Archive Corporation was a computer tape drive manufacturer, based in Costa Mesa, California, that was acquired by Conner Peripherals in 1992.

==History==

The company was founded in 1980 and based out of Costa Mesa, California. The company employed 3,367 in 1990 and reached revenues of US$293 million in that year, up from $79 million in 1986.

Of particular note are the Archive DDS tape drives produced for Silicon Graphics that could also read and write Digital Audio Tapes (DAT): the Archive Python 4320 and the Archive Peregrine 4326 (rebranded under Conner or Seagate). In 1990, Archive established Ardat, Inc., as a subsidiary dedicated to marketing the company's DAT drives.

Prior to this, Archive was a leading vendor of the very popular quarter-inch cartridge (QIC) format which was a popular distribution format for Unix workstations and servers. For example, software for the Sun-3 (running the Motorola 68K family) and the Sun-4 (based on SPARC processors) was most commonly distributed on QIC media before CD-ROMs became more cost-effective.

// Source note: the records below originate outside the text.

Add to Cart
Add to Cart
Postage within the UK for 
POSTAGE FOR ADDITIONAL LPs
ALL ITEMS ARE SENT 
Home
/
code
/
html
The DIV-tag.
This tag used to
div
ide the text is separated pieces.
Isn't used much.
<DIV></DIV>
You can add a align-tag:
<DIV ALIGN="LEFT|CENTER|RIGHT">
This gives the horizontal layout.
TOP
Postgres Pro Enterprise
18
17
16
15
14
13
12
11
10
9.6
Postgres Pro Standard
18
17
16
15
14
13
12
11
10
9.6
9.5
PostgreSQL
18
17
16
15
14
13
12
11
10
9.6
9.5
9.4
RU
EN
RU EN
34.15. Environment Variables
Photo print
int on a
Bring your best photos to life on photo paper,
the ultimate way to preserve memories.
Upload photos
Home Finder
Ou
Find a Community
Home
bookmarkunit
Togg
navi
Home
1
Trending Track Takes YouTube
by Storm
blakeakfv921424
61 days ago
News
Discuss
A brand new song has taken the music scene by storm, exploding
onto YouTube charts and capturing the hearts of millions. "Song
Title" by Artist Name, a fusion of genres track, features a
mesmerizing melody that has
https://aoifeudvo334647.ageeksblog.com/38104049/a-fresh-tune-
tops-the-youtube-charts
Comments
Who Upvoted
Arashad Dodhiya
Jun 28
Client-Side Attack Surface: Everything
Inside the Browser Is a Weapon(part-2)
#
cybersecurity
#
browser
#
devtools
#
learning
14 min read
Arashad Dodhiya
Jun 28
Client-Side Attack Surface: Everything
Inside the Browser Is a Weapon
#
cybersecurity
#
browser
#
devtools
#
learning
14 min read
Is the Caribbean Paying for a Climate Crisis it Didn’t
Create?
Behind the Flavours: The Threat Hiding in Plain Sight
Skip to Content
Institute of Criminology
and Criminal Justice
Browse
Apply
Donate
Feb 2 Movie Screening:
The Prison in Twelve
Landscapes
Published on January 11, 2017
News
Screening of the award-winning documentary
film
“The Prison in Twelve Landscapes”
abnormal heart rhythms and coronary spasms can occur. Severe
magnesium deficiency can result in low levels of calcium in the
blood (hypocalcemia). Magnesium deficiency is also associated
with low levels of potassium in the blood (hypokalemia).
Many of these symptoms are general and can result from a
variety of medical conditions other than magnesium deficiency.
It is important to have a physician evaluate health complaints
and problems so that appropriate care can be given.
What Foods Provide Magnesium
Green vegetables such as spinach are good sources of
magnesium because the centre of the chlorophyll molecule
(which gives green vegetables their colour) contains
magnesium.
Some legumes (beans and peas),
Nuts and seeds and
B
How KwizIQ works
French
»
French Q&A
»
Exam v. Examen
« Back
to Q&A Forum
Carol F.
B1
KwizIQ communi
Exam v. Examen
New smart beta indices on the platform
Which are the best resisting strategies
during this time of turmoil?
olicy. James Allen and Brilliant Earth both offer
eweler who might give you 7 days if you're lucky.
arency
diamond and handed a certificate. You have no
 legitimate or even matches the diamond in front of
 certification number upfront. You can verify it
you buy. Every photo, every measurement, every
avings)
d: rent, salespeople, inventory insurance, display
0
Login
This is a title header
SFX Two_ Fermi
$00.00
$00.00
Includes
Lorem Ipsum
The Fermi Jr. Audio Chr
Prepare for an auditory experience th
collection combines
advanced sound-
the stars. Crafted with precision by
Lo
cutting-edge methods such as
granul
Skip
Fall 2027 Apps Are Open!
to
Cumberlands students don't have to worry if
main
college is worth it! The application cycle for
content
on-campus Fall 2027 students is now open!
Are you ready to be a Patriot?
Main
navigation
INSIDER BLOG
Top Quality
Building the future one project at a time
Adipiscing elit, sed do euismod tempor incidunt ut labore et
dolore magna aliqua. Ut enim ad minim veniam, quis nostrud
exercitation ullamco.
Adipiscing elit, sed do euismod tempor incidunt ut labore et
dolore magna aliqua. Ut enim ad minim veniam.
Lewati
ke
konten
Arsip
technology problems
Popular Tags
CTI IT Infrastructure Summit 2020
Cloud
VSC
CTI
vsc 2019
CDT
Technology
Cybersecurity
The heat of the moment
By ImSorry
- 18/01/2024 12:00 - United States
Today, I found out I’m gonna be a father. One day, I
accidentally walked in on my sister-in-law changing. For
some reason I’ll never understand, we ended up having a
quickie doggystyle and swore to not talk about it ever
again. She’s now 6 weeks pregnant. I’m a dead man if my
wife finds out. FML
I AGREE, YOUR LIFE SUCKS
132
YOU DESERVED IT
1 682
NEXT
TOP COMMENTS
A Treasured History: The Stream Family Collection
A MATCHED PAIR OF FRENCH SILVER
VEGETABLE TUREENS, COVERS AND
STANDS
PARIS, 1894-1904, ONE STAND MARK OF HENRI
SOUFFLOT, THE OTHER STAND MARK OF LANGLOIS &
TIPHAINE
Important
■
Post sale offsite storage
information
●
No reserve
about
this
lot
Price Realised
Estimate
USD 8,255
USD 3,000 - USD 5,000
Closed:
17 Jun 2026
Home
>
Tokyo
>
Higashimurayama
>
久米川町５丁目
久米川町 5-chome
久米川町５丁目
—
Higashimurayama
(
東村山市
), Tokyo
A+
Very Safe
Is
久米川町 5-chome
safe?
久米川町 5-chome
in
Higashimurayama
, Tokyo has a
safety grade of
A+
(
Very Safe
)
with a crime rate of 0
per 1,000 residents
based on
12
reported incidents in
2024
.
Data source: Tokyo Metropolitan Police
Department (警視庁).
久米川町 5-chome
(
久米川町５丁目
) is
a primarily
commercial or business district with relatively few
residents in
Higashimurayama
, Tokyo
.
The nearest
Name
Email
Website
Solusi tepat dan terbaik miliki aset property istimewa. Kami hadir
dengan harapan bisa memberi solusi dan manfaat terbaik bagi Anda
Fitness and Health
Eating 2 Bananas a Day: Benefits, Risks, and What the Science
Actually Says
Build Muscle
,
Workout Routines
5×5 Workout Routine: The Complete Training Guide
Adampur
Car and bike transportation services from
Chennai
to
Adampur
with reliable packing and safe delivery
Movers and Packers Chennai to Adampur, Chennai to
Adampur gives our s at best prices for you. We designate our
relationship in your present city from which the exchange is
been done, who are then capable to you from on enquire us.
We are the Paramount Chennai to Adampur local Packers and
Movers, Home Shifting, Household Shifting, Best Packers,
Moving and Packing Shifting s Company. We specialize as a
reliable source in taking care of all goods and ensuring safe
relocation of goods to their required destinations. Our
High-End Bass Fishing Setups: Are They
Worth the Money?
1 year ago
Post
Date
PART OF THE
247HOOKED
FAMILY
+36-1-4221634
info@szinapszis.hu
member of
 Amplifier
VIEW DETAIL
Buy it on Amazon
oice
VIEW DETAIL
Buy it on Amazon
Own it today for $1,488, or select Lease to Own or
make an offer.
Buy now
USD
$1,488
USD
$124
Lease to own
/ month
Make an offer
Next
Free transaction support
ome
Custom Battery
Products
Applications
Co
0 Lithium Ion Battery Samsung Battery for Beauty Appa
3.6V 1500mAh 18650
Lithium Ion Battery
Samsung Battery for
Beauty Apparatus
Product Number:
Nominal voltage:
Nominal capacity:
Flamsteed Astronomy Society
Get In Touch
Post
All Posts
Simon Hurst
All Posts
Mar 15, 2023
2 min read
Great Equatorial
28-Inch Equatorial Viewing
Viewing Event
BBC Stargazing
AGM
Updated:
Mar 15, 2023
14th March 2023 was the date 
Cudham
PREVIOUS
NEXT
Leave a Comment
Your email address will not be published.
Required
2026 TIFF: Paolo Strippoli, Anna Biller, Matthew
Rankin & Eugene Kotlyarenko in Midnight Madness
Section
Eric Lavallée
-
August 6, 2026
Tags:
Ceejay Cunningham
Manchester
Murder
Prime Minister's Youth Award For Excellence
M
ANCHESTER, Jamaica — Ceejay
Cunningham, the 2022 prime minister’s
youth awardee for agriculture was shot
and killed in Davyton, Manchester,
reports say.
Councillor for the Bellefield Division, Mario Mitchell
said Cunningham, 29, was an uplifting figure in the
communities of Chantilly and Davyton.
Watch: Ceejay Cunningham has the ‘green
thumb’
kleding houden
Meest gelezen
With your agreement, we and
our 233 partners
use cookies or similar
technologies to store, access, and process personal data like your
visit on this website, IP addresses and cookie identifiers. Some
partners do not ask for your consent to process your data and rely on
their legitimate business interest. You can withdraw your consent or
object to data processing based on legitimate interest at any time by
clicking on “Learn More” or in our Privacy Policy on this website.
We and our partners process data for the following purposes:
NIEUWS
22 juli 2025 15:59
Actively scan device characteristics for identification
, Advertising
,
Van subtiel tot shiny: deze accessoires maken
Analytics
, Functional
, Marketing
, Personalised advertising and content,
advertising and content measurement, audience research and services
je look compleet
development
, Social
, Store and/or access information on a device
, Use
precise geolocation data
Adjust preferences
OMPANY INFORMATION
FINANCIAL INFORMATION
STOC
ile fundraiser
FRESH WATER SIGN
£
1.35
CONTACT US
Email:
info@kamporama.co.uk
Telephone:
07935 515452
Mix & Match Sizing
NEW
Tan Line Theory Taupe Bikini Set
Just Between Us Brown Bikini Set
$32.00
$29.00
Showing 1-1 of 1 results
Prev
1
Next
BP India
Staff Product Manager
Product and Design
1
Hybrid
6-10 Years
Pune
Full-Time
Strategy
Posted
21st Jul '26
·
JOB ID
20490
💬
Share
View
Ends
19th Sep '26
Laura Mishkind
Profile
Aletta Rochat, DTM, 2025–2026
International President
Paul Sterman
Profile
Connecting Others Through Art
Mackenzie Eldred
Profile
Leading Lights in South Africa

Archive was better known for its QIC drives.

Conner Peripherals acquired Archive in December 1992 for about $151 million.

== Acquisitions ==
In 1989, Archive acquired Maynard Electronics. The MaynStream brand of tape drives and software was maintained.

In March 1990, Archive acquired Cipher Data Products for $120 million. This included Cipher's subsidiary Irwin Magnetic Systems.